Vesting a single person with nuclear authority entails real risks. I'm leading a group of my colleagues with @RepTedLieu in calling for reform to our nuclear command-and-control structure. It's time to install additional checks and balances into this system. https://t.co/H9zsmDuVq4
— Rep. Jimmy Panetta (@RepJimmyPanetta) February 23, 2021
"While any president would presumably consult with advisors before ordering a nuclear attack, there is no requirement to do so. The military is obligated to carry out the order if they assess it is legal under the laws of war. Under the current posture of U.S. nuclear forces, that attack would happen in minutes," the letter continues.
Democrats want Biden to put in checks and balances in the nuclear command and control structure so one person can't launch a first strike.
Among the recommendations: requiring the Vice President or House Speaker to agree with a launch order, according to Politico.com.

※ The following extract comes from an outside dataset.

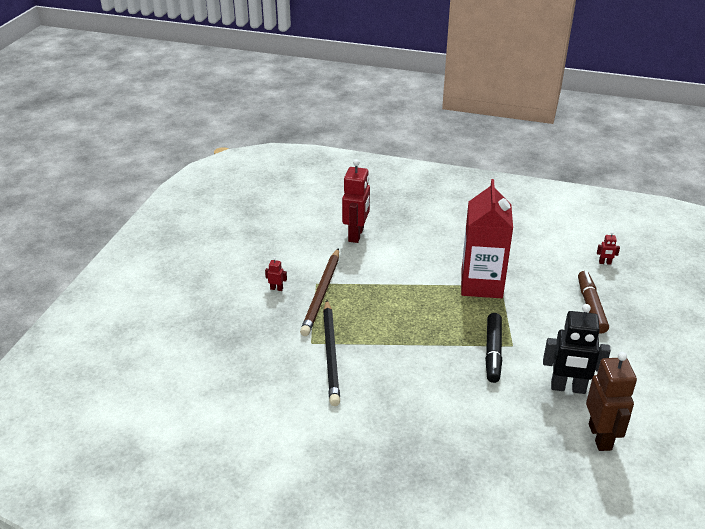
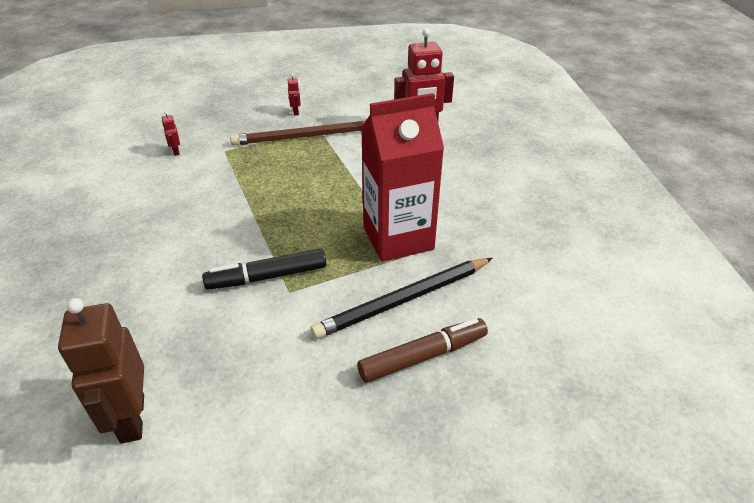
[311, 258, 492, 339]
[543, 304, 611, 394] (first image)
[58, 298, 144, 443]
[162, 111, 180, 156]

The New York Post reports another recommendation suggested by the lawmakers involves requiring a congressional declaration of war and specific approval from Congress on the strike.
Critics raise the objection that the changes would weaken the power of the presidency and would apply to future presidents.
"This is about more than just one man. It's about the presidency even if it is Joe Biden during nap time," said Rep. Matt Gaetz (R-FL).
Under current protocol, the president always has a briefcase with him containing all of the necessary information to order a nuclear strike using specific codes. The briefcase or "nuclear football" is carried by a member of the president's staff.
In January, House Speaker Nancy Pelosi said she spoke with Chairman of the Joint Chiefs of Staff Gen. Mark Milley about protecting nuclear codes from an "unhinged president," according to Fox News.
At the time, Pelosi said she spoke to Milley "to discuss available precautions for preventing an unstable president from initiating military hostilities or accessing the launch codes and ordering a nuclear strike."
So far, There's been no comment from the White House to the House Democrats' proposal.